Journée mondiale de la protection de la couche d’ozone : où en est-on ?

14 septembre 2012 0 Par Daniel

Evolution du trou de la couche d'ozone de 1982 à 2012

Depuis 1994, le 16 septembre est la journée mondiale de la protection de la couche d’ozone. Cela fait quelques temps qu’on entend beaucoup moins parler du célèbre trou qui faisait la une des médias dans les années 90. En marge de la conférence environnementale d’aujourd’hui et demain (14-15 septembre 2012), il nous a semblé opportun de faire le point sur ce problème écologique majeur du XXème siècle car beaucoup de gens imaginent que nous sommes sortis d’affaire et qu’il est en passe de se refermer. Or, en 2011, le trou dans la couche d’ozone a atteint des valeurs record dans l’Arctique, avec une perte de 80% de l’ozone.

 

Le protocole de Montréal : une réelle avancée environnementale

 

Il est pourtant vrai que le monde écologiste avait respiré lorsque le protocole de Montréal, qui préconise une diminution des émissions de 50 % en 10 ans, avait été ratifié de façon universelle (196 pays signataires) en 1987. Ce qui en fait d’ailleurs le premier traité environnemental à atteindre ce statut. D’ailleurs, la production de chlorofluorocarbures (CFC) est désormais interdite dans tous ces pays depuis 2010 et grâce à cet accord international, la couche d’ozone en dehors des régions polaires devrait revenir à son niveau d’avant 1980 aux alentours de 2030-2040 d’après l’évaluation scientifique OMMPNUE de l’appauvrissement de la couche d’ozone. En revanche, le  trou dans la couche d’ozone qui se forme chaque printemps au-dessus de l’Antarctique est un phénomène qui devrait persister jusque vers 2045-2060, tandis qu’au-dessus de l’Arctique, le retour à la normale interviendra probablement 10 à 20 ans plus tôt.

 

 

Mais une réalité qui appelle à la vigilance

Cependant, la réalité est moins optimiste : le trou se referme moins vite que prévu. Peut-être en raison d’une production illicite de CFC dans certains pays mais il semblerait que l’effet de serre en soit le principale cause. Paradoxalement, les basses couches de l’atmosphère se réchauffant, les hautes couches se refroidissent et le froid intensifie les réactions chimiques à l’origine de la destruction de l’ozone.

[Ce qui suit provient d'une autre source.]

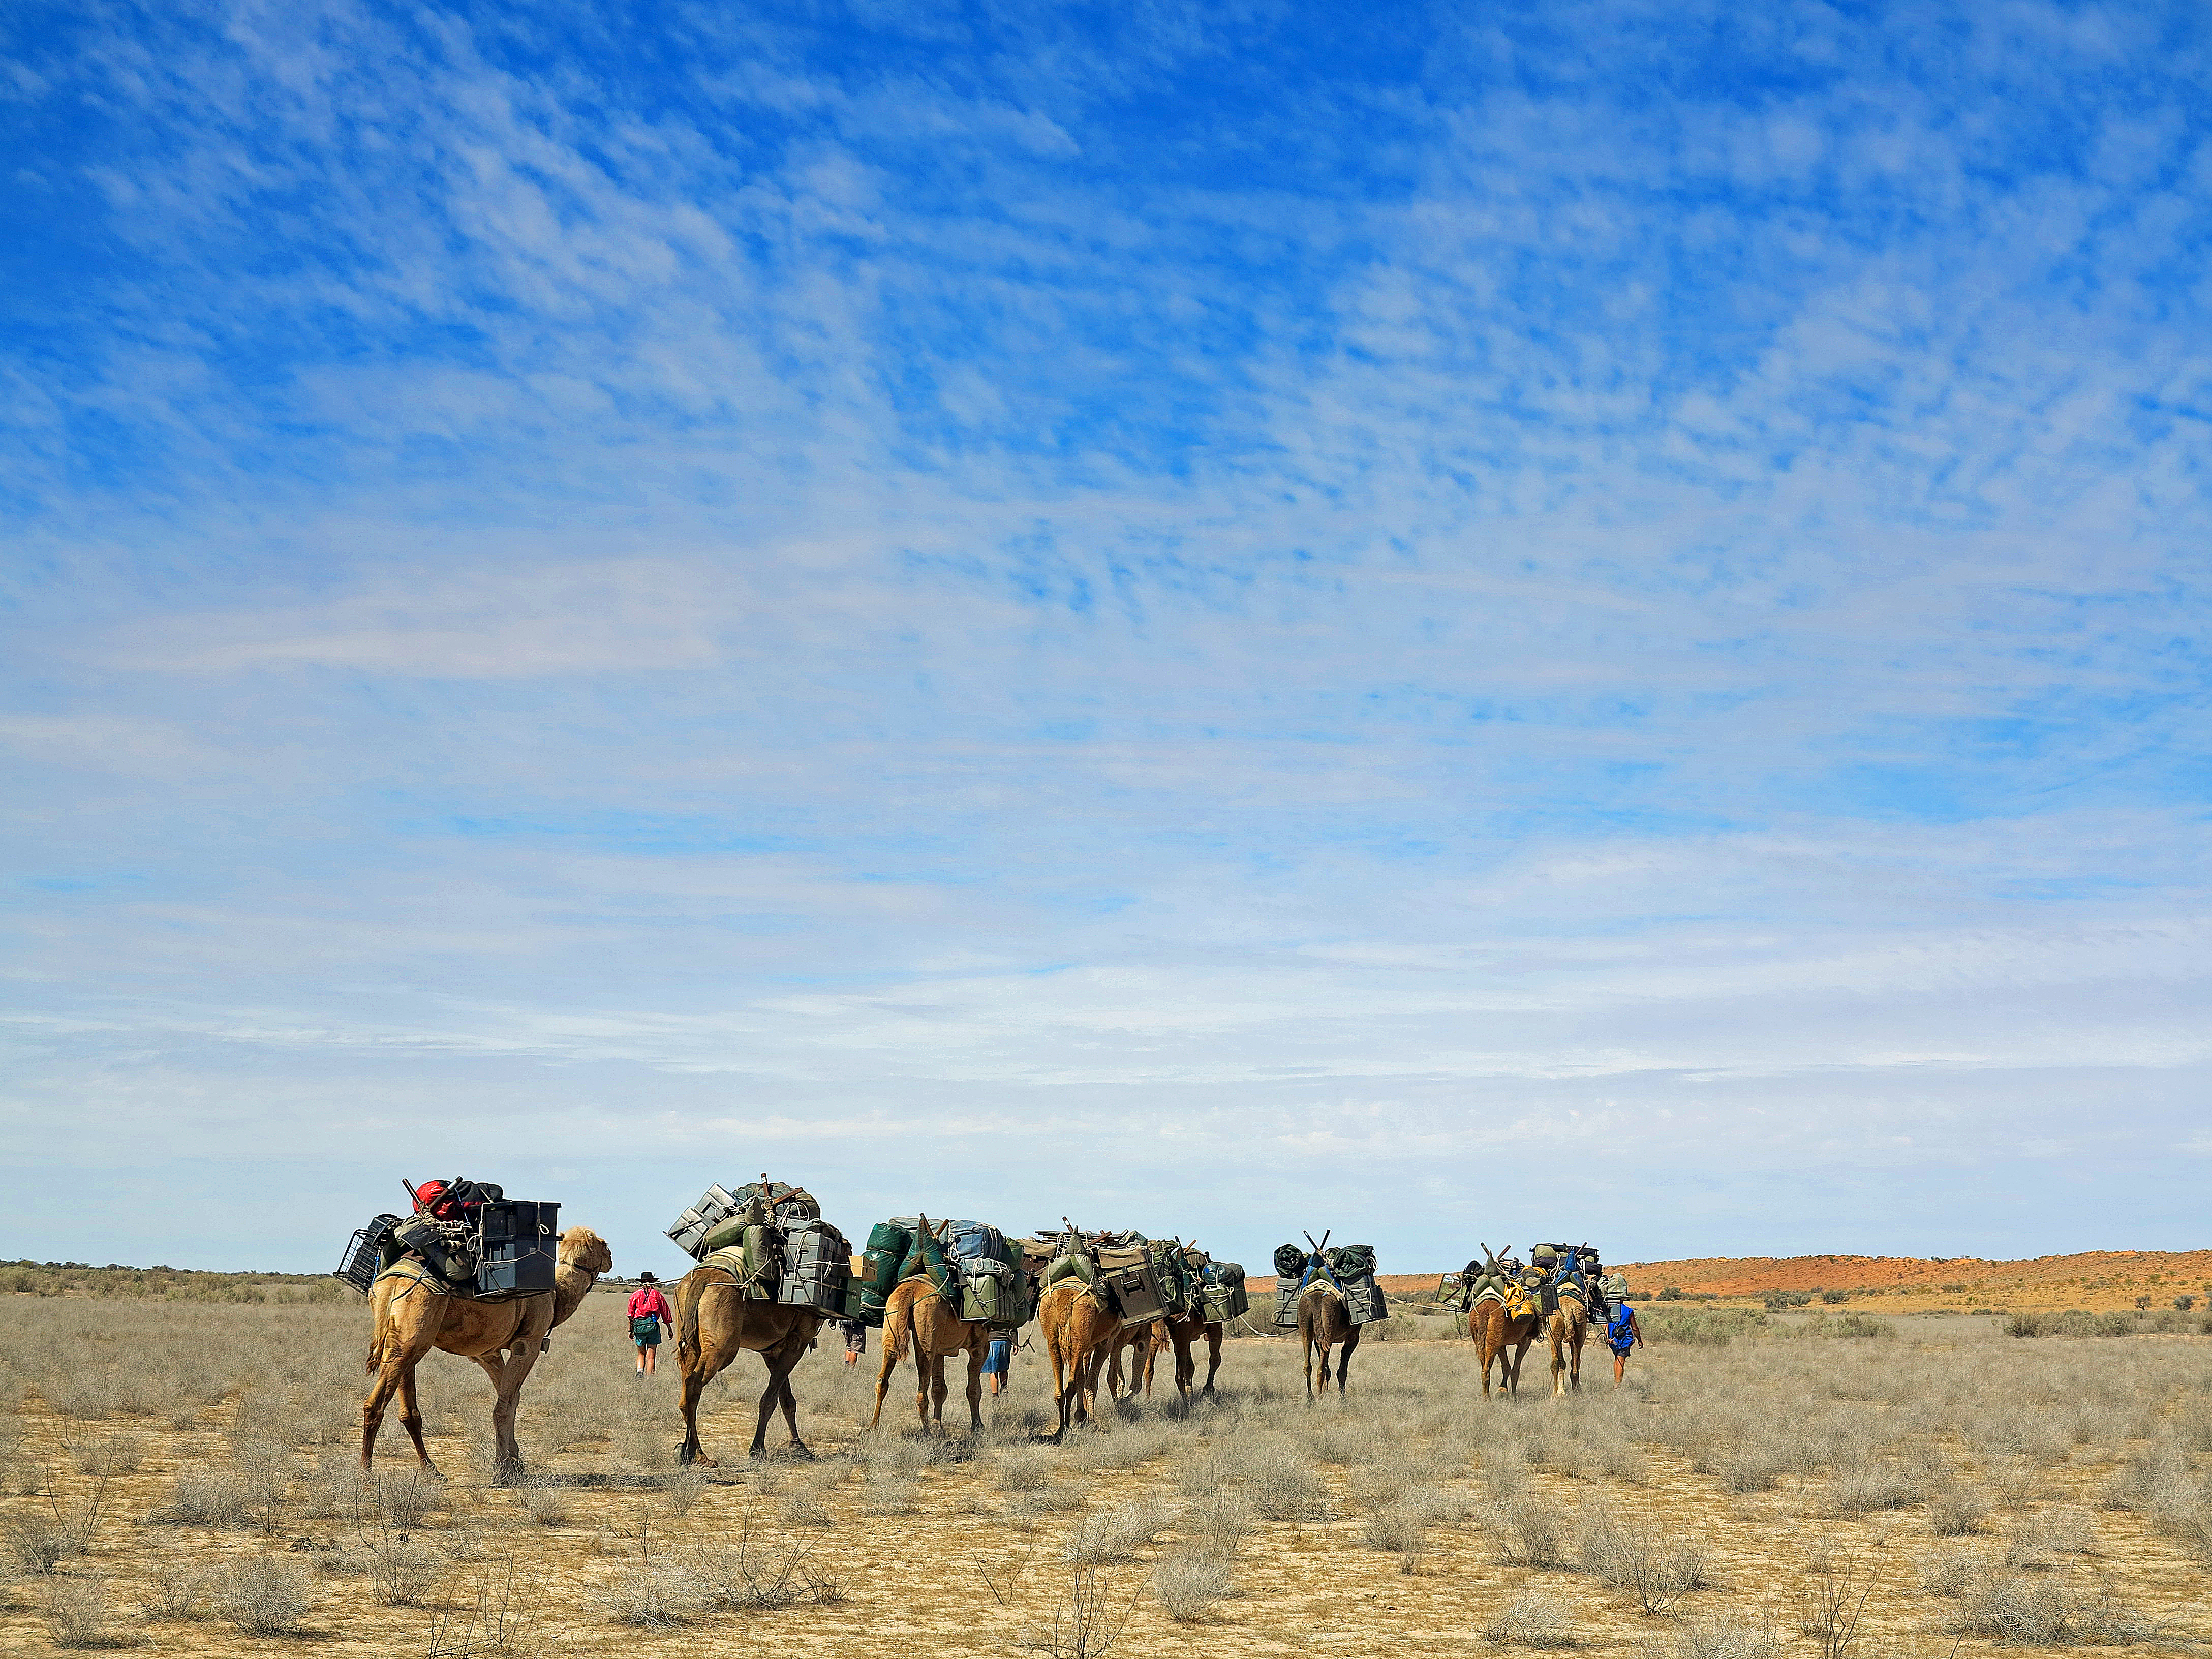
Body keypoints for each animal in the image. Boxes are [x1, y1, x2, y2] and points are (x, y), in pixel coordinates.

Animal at [362, 1226, 612, 1480]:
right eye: (603, 1244)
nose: (611, 1258)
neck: (555, 1295)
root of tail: (392, 1281)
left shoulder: (487, 1354)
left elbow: (512, 1400)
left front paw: (516, 1461)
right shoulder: (528, 1345)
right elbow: (504, 1406)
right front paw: (504, 1468)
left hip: (403, 1339)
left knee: (408, 1409)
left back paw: (431, 1469)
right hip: (415, 1328)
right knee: (375, 1403)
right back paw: (366, 1471)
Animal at [672, 1264, 822, 1466]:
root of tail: (702, 1279)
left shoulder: (772, 1350)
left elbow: (786, 1399)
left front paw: (799, 1447)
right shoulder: (798, 1341)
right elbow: (770, 1399)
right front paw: (758, 1449)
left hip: (688, 1334)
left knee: (685, 1386)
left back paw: (685, 1450)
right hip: (722, 1343)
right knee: (694, 1384)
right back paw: (699, 1454)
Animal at [869, 1275, 991, 1433]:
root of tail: (910, 1290)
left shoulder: (939, 1350)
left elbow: (939, 1389)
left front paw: (938, 1425)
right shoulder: (979, 1345)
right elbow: (974, 1390)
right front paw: (977, 1426)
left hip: (892, 1317)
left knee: (883, 1377)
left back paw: (873, 1425)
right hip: (927, 1327)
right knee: (922, 1384)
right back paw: (926, 1431)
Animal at [1298, 1280, 1361, 1400]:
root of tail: (1317, 1301)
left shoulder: (1318, 1340)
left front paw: (1326, 1390)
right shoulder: (1353, 1337)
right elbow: (1342, 1371)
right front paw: (1342, 1399)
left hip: (1305, 1324)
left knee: (1308, 1366)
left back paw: (1311, 1398)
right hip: (1329, 1324)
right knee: (1321, 1370)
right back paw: (1320, 1397)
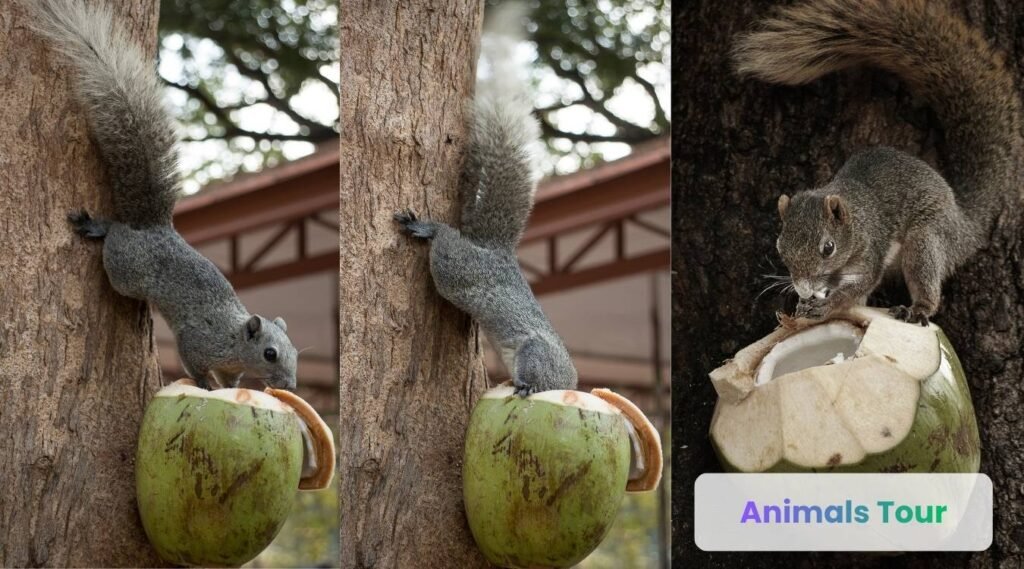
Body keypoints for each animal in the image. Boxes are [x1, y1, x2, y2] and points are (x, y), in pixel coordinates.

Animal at [23, 0, 299, 390]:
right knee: (116, 239)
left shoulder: (231, 366)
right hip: (125, 271)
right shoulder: (198, 341)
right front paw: (205, 386)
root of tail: (151, 227)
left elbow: (231, 380)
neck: (232, 339)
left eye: (295, 352)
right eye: (270, 353)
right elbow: (194, 363)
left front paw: (230, 389)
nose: (290, 386)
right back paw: (100, 227)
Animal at [393, 93, 578, 397]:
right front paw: (526, 386)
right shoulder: (537, 350)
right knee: (447, 241)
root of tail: (497, 252)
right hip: (459, 271)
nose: (531, 385)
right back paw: (429, 228)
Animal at [733, 0, 1023, 325]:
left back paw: (917, 308)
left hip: (927, 239)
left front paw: (827, 305)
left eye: (828, 248)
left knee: (926, 277)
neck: (854, 220)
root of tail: (964, 224)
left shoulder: (871, 249)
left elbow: (860, 284)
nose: (805, 289)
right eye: (780, 246)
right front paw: (805, 303)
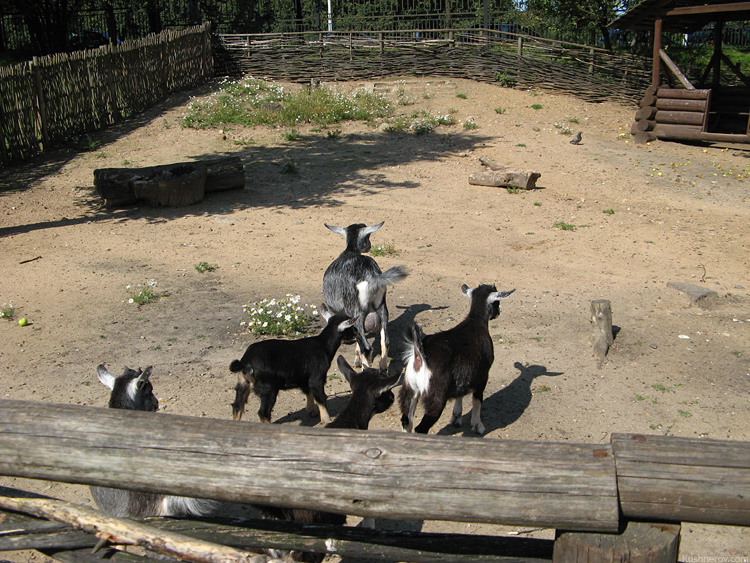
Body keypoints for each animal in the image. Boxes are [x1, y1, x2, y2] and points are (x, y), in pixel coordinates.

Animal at [322, 223, 408, 372]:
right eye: (368, 237)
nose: (370, 246)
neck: (350, 251)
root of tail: (369, 275)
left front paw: (357, 360)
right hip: (382, 309)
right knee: (385, 341)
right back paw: (383, 368)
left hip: (357, 313)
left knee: (367, 348)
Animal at [400, 286, 516, 436]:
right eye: (497, 302)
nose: (498, 313)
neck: (475, 321)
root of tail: (419, 354)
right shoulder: (482, 376)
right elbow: (477, 401)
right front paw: (477, 426)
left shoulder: (462, 377)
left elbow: (459, 395)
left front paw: (456, 417)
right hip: (435, 396)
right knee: (421, 428)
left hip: (409, 388)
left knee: (406, 421)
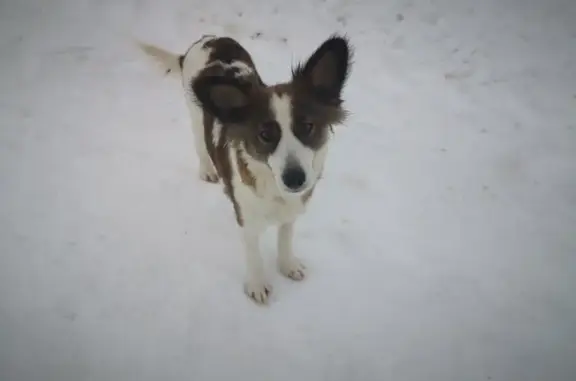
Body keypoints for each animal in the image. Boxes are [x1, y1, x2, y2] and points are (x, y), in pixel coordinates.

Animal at [140, 34, 352, 304]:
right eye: (265, 135)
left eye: (307, 126)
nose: (295, 179)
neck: (273, 188)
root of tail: (208, 38)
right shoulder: (247, 220)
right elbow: (253, 253)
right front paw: (257, 284)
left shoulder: (290, 213)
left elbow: (285, 238)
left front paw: (288, 265)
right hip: (195, 115)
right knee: (199, 144)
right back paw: (207, 170)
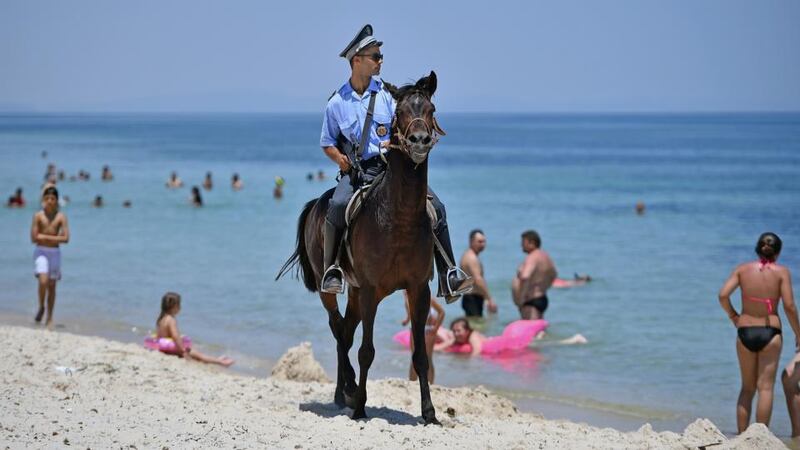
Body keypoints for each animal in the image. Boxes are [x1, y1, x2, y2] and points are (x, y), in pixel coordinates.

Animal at [276, 72, 444, 424]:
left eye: (431, 109)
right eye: (400, 113)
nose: (419, 141)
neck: (398, 218)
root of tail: (317, 202)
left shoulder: (417, 289)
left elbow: (420, 355)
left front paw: (429, 412)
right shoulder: (370, 289)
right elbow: (366, 351)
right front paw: (361, 407)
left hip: (355, 293)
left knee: (346, 331)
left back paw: (344, 392)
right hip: (334, 289)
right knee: (338, 330)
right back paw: (350, 392)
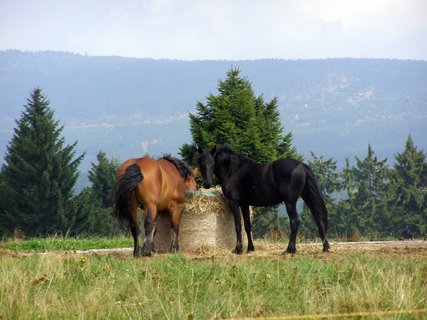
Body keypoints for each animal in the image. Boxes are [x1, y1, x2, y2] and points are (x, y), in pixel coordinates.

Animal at [197, 145, 332, 255]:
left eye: (212, 162)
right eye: (200, 162)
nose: (207, 184)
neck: (234, 171)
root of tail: (301, 166)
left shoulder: (234, 202)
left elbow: (238, 225)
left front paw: (238, 249)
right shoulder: (245, 204)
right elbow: (247, 226)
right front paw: (250, 248)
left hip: (290, 202)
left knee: (294, 222)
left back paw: (289, 249)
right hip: (306, 196)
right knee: (318, 217)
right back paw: (325, 247)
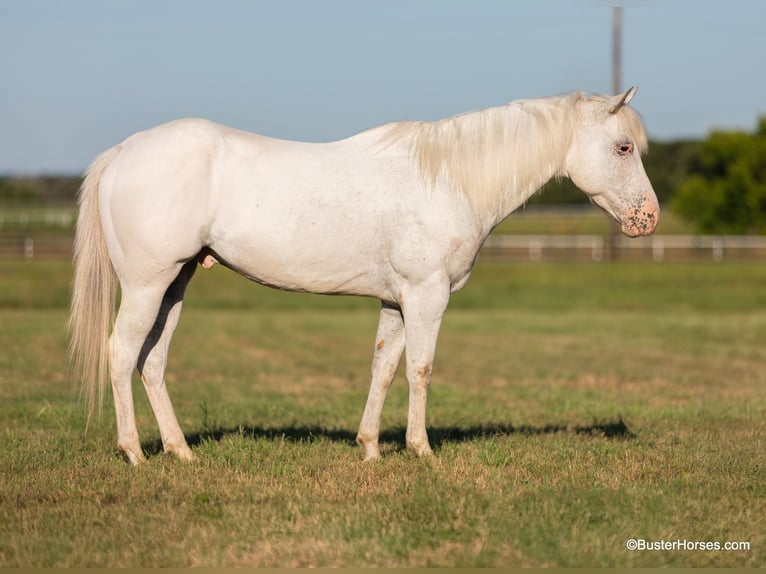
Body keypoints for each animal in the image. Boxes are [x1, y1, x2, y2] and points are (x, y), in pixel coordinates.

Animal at [69, 87, 659, 464]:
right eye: (623, 147)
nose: (648, 219)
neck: (447, 178)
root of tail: (125, 151)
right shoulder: (427, 295)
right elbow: (420, 369)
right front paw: (421, 451)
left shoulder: (397, 301)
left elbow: (384, 368)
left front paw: (371, 448)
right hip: (147, 285)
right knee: (121, 354)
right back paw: (134, 453)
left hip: (175, 285)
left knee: (152, 361)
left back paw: (182, 452)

Les gaz choisis pour remplacer les CFC, les hydrochlorofluorocarbures, s’ils ne contribuent pas directement à la destruction de la couche d’ozone favorisent grandement l’effet de serre et contribuent par là-même au ralentissement de la résorption du trou. Il est prévu de les éliminer d’ici 2020 à 2040 et leur sera gelée en 2013 à son niveau de 2009-2010.

Nous n’avons pas trouvé, à ce jour quels produits sont prévus pour les remplacer.